Former Japanese PM Shinzo Abe assassinated

Abe speaks at the United Nations General Assembly in New York City on September 24, 2019. In November 2019, Abe became Japan's longest-serving prime minister. Photo by Monika Graff/UPI

TOKYO, July 7, 2022 (UPI) — Shinzo Abe, the former prime minister of Japan, died on Friday hours after being shot while giving a speech in the western city of Nara, officials said.

His death was confirmed during an evening press conference by Hidetada Fukushima, the professor in charge of emergency medicine at Nara Medical University Hospital where doctors attempted to save his life.

Abe arrived at the hospital at 12:20 p.m. with no vital signs and was pronounced dead at 5:03 p.m. after doctors administered more than 100 units of blood in transfusions but were unable to resuscitate him, Fukushima said.

Abe was shot at around 11:30 a.m. in Nara, located just east of Osaka, while he was making a campaign speech ahead of Sunday’s elections for the upper house of parliament, Japanese Chief Cabinet Secretary Hirokazu Matsuno confirmed to reporters during a brief press conference.

Outrageous acts of this kind are absolutely intolerable, no matter the reason, and I strongly condemn this act,” he said.

Prime Minister Fumio Kishida, who returned to Tokyo from campaigning in Yamagata due to the shooting, told reporters that Abe’s condition was critical.

“I understand that all-out emergency measures are being taken,” he said. “First and foremost, I offer my heartfelt prayers that former Prime Minister Abe is somehow spared.”

He said he was unsure of the motive behind the “despicable act” but suggested it may have been political due to its timing.

“I condemn it in the strongest possible terms.”

All politicians out campaigning ahead of this weekend’s election have been instructed to return to Tokyo, he said.

Video of the incident circulating on social media shows Abe, who was giving a speech outside near Yamato-Saidaiji Station, crumple to the ground as smoke billows behind him and two blasts are heard.

NHK reported that he was rushed to the hospital in a state of cardiopulmonary arrest.

Police told the public broadcaster that they arrested Yamagami Tetsuya, 41, on allegations of attempted murder. They confiscated a weapon on the scene, which appeared in images to be a homemade gun.

The Japanese Fire and Disaster Management Agency confirmed that Abe suffered two gunshot wounds, one to his neck and another to his chest.
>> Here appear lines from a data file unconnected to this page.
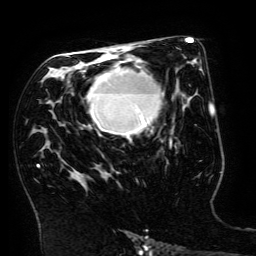
Breast MRI (dynamic contrast-enhanced), one axial slice. Slice 89 of 134 in the series (ordered by position). Cropped to one breast. Dynamic contrast-enhanced series, time point 2 of 6 at this slice position (early post-contrast). 3 T. TE 4.8 ms, TR 9 ms. 1.2 mm slice thickness. 256 × 256 image matrix. Female patient.
Structures marked on this image (semi-automatic segmentation, software-assisted and operator-edited):
- enhancing-tissue mask used for the functional tumour volume (all voxels passing the contrast-enhancement thresholds inside the analysis volume; usually the tumour): box from (x=86, y=65) to (x=163, y=139) px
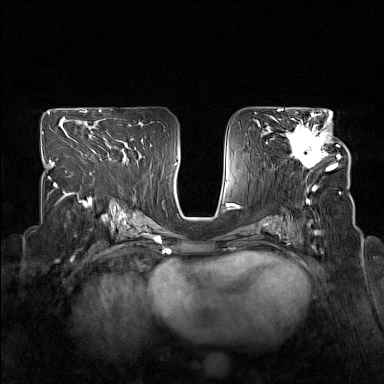
Breast MRI (dynamic contrast-enhanced), one axial slice. Position 88 of 160 along the scan axis. Dynamic contrast-enhanced series, time point 2 of 7 at this slice position (early post-contrast). 1.5 T. TE 1.8 ms, TR 5 ms. 1 mm slice thickness. 384 × 384 image matrix, field of view 330 × 330 mm. Female patient.
Structures marked on this image (semi-automatically segmented with operator editing):
- enhancing-tissue mask used for the functional tumour volume (all voxels passing the contrast-enhancement thresholds inside the analysis volume; usually the tumour): bounding box [x1, y1, x2, y2] px = [279, 114, 340, 171]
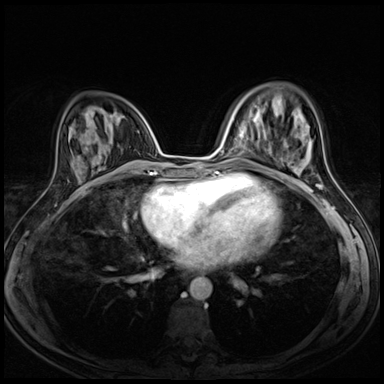
Breast MRI (dynamic contrast-enhanced), one axial slice; dynamic contrast-enhanced series, time point 2 of 8 at this slice position (early post-contrast); 3 T; TE 1.5 ms, TR 4.3 ms; 2.5 mm slice thickness; 384 × 384 image matrix, field of view 290 × 290 mm. Female patient.
Outlined on this slice (semi-automatic segmentation, software-assisted and operator-edited):
- enhancing-tissue mask used for the functional tumour volume (all voxels passing the contrast-enhancement thresholds inside the analysis volume; usually the tumour): box from (x=309, y=143) to (x=311, y=156) px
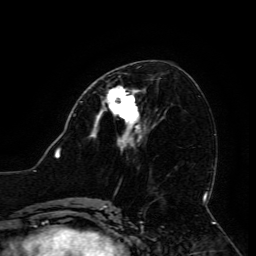
Breast MRI (dynamic contrast-enhanced), one axial slice; slice 61 of 134 in the series (ordered by position); cropped to one breast; dynamic contrast-enhanced series, time point 2 of 6 at this slice position (early post-contrast); 3 T; TE 4.8 ms, TR 9 ms; 1.2 mm slice thickness; 256 × 256 image matrix, field of view 190 × 190 mm. Female patient.
Structures marked on this image (semi-automatic segmentation, software-assisted and operator-edited):
- enhancing-tissue mask used for the functional tumour volume (all voxels passing the contrast-enhancement thresholds inside the analysis volume; usually the tumour): bounding box [x1, y1, x2, y2] px = [95, 86, 140, 133]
Abe, 67, was the longest-serving prime minister in Japan’s history and remained one of the country’s most influential — and controversial — politicians.

He held office from 2006 to 2007 and again from 2012 until 2020, when he resigned due to health issues. The conservative leader was best known for his package of growth-oriented economic reforms, Abenomics, as well as his quest to revise Japan’s pacifist constitution to allow for a more active military.
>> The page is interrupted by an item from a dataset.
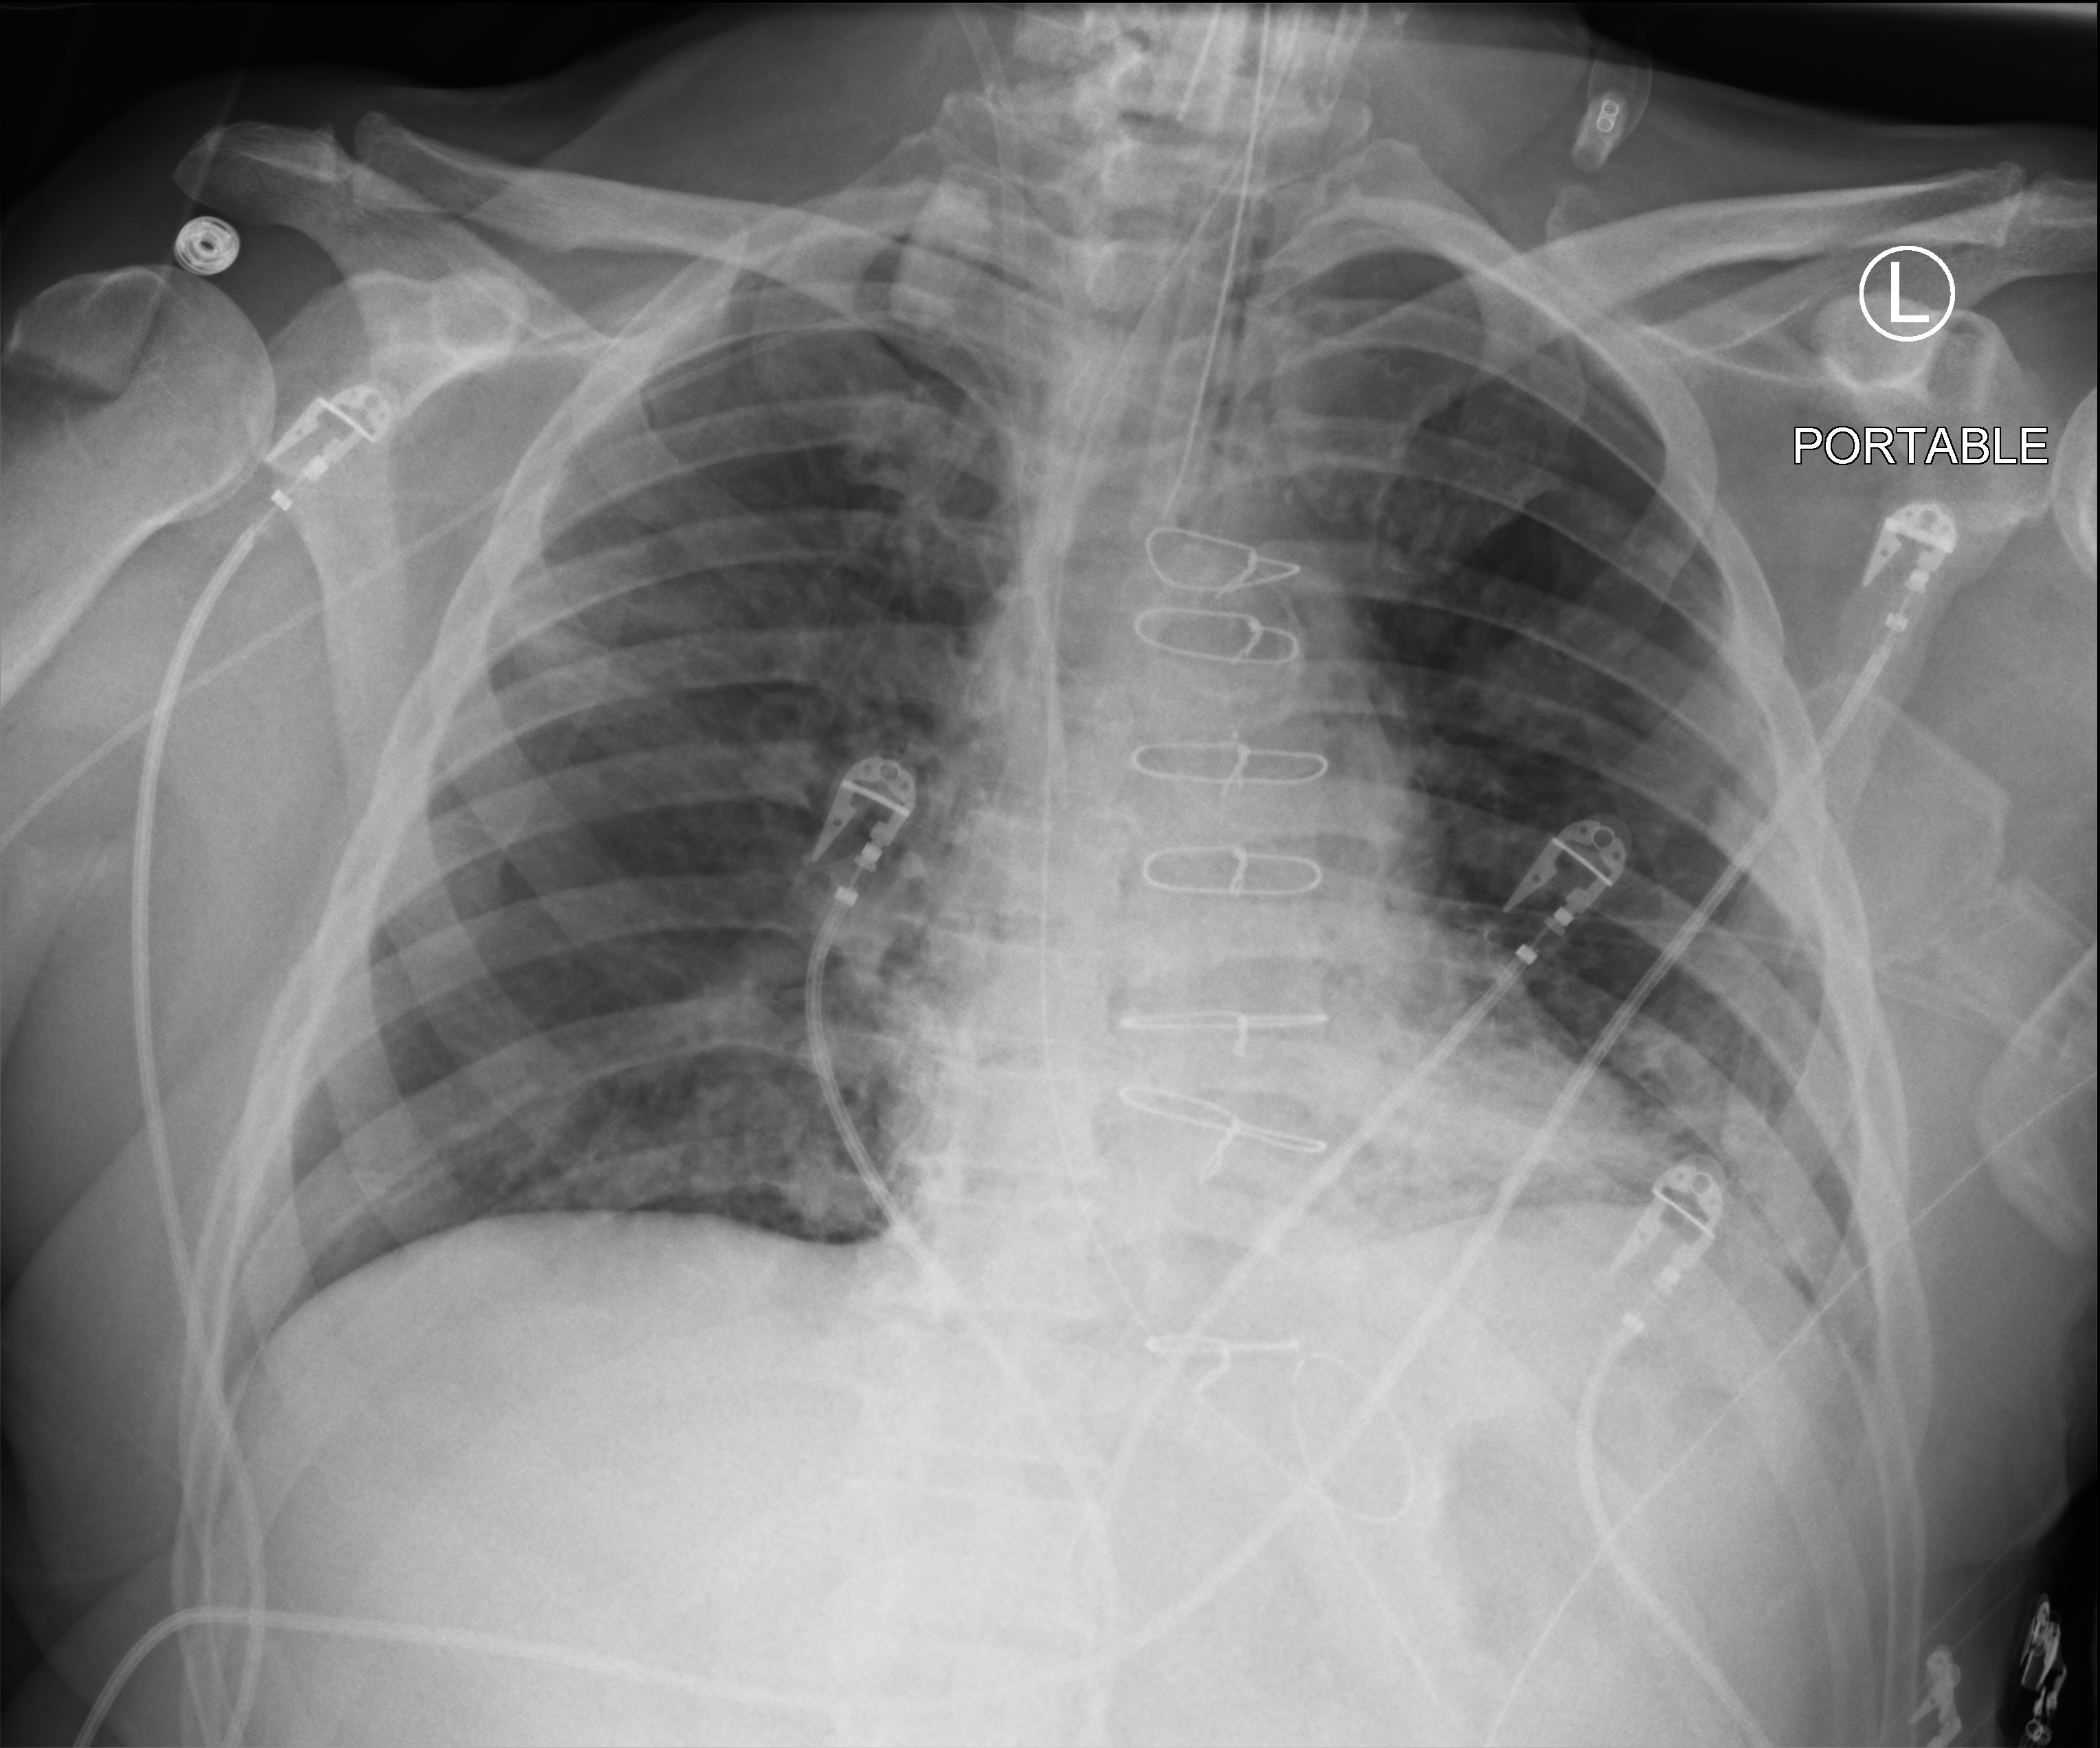
Portable chest radiograph, anteroposterior (AP) projection. Patient hospitalised with COVID-19; male, aged 60–74 years.
Admission-level facts for this patient (not findings on this image; timing relative to this image not recorded): smoking status (admission record): former.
Even in retirement, Abe was a power broker. He had been busy on the campaign trail in recent days stumping for candidates from his Liberal Democratic Party, which has maintained a near-monopoly on political power in Japan.

Shootings in Japan are extremely rare as it has some of the most restrictive gun laws in the world. According to the Japanese government, “[i]n principle, the possession of firearms and swords is prohibited.”

According to statistics from Japan’s National Police Agency, there were 10 shooting incidents last year, the majority involving gang activity, resulting in one death and four people injured.

Political attacks and assassinations are also exceedingly rare. In 1960, Inejiro Asanuma, the leader of the Japan Socialist Party, was stabbed and killed by a right-wing ultranationalist youth, while in 1990 the mayor of Nagasaki, Hitoshi Motoshima, was shot but survived.

Rahm Emanuel, the U.S. ambassador to Japan, issued a statement expressing the United States’ shock and sadness over the shooting.

“Abe-san has been an outstanding leader of Japan and unwavering ally of the U.S.,” he tweeted. “The U.S. Government and American people are praying for the well-being of Abe-san, his family & people of Japan.”

Following his death, world leaders expressed their condolences.

NATO Secretary General Jens Stoltenberg said he was “deeply saddened by the heinous killing of Shinzo Abe, a defender of democracy and my friend & colleague over many years.”

British Prime Minister Boris Johnson said Abe will be remember by many for his global leadership “through uncharted times.”

“My thoughts are with his family, friends and the Japanese people,” he tweeted. “The UK stands with you at this dark and sad time.”

Charles Michel, president of the European Council, said Europeans were in mourning with Japan.

“I will never understand the brutal killing of a great man,” he said.